There were no retinal holes, tears, detachment, perivascular sheathing or snow banking at parsplana. Vein occlusions were not common among youngers so investigations including complete blood counts, clotting parameters such as antithrombin, protein c, protein s, d-dimer, factor 5, biochemical parameters such as urea, creatinine and glucose, crp, sedimentation were normal. Systemic evaluation was carried out by the physician and no abnormality was detected. We diagnosed him as hemi-central vein occlusion secondary to valsalva retinopathy. Systemic clotting abnormalities must be ruled out in hemi-central retinal vein occlusion among youngers. Disc herniation without predisposing factor and vein occlusion after sneeze prevention steered us to think about valsalva retinopathy. Intravitreal bevacizumab injection was performed and laser photocoagulation was performed for the macular edema secondary to hemi-central retinal vein occlusion. Because of the valsalva retinopathy was not limited to the pre-retinal and sub-hyaloid area, a week later the haemorrhages were spreaded widely to the macula and macular edema was settled. The visual acuity of the patient decreased to 3/10 snellen on the left and conservative treatment modality for the valsalva haemorrhagic retinopathy was replaced by the treatment of macular edema secondary to hemi-central retinal vein occlusion.

Results

The visual acuity of the patient is 10/10 on both eyes with complete resolution of macular edema for 2 months. Ghost vessels are seen on fundus examination and retinal haemorrhages are just about to resolve. These are seen in Figure 1. Bed rest and avoiding from valsalva maneuvers were adviced for lumbar disc herniation.

Discussion

Valsalva retinopathy is a unilateral or bilateral condition which occurs by rupture of superficial retinal capillaries. Heavy lifting, straining, coughing or vomiting may cause it. Valsalva maneuvers typically result in superficial retinal haemorrhages(sub-internal limiting membrane, subhyaloid) with a predilection for the macula, but subretinal, retinal and vitreous haemorrhages have been reported.
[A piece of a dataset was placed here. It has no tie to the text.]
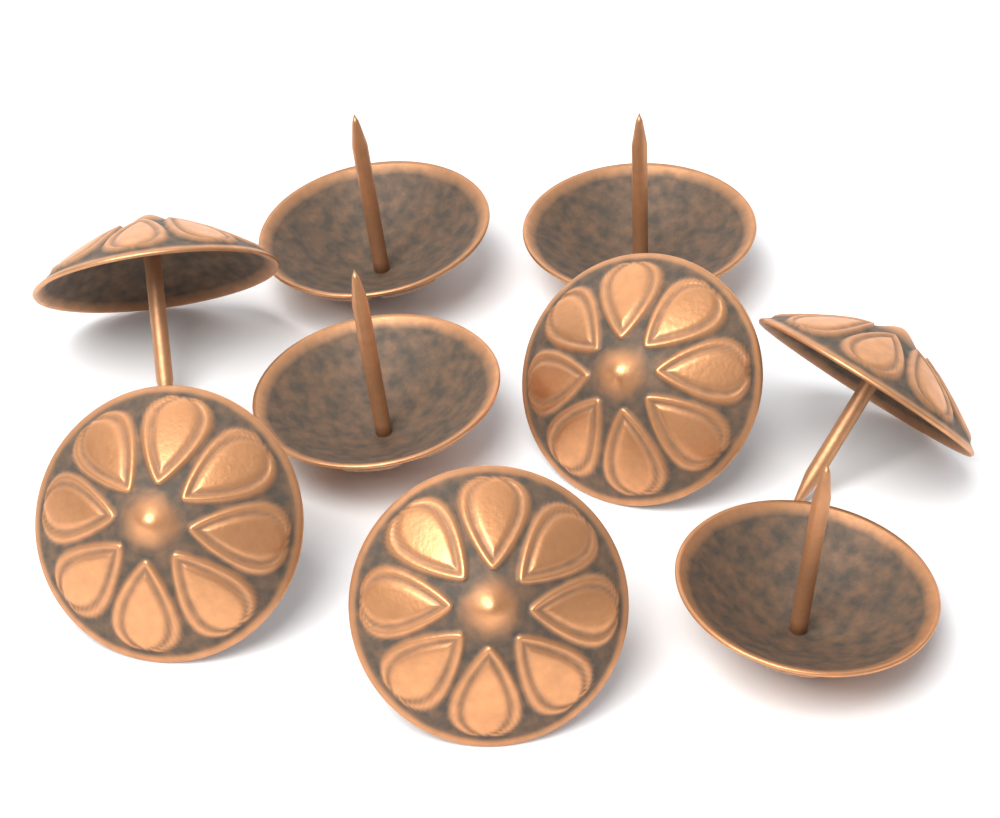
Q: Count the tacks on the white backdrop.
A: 9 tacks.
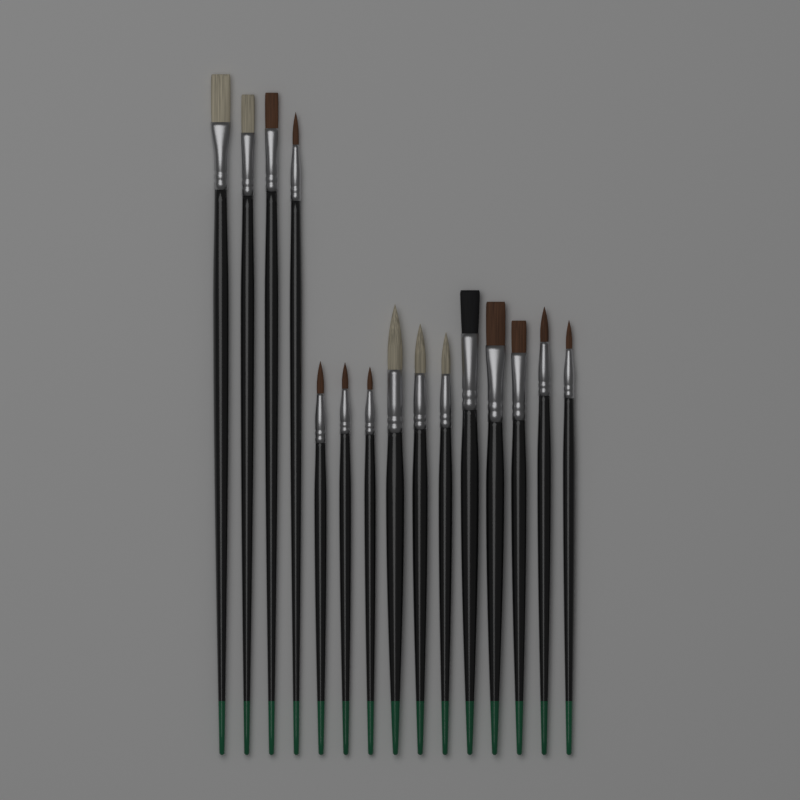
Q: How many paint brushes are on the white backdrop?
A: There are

The prognosis is variable, however complete visual recovery is possible [4] Some patients may develop a poor visual outcome due to the presumed toxic effects of dense premacular haemorrhages on the retinal pigment epithelium and/or epiretinal membrane formation. Nd-YAG laser puncture of the posterior aspect of the vitreous may allow drainage of premacular haemorrhage or vitrectomy may be performed in selected cases [4]. It may also managed conservatively with good outcomes. It may Valsalva retinopathy is a self-limited condition. Recurrence of valsalva retinopathy can be encountered if preventing any condition leading to valsalva like stress is not succeeded [2]. Our patient did not know about the harmful effects of sneeze prevention. A careful history is the key to the diagnosis. The prognosis is good and patient needs to be counselled to avoid any such Valsalva manoeuver like stress to prevent recurrence in future. Habits which are against the physiology such as sneeze prevention may be harmful. Patients should be careful in every physical activities which may induce valsalva maneuver. Valsalva retinopathy may be seen as central or hemi-central retinal vein occlusion.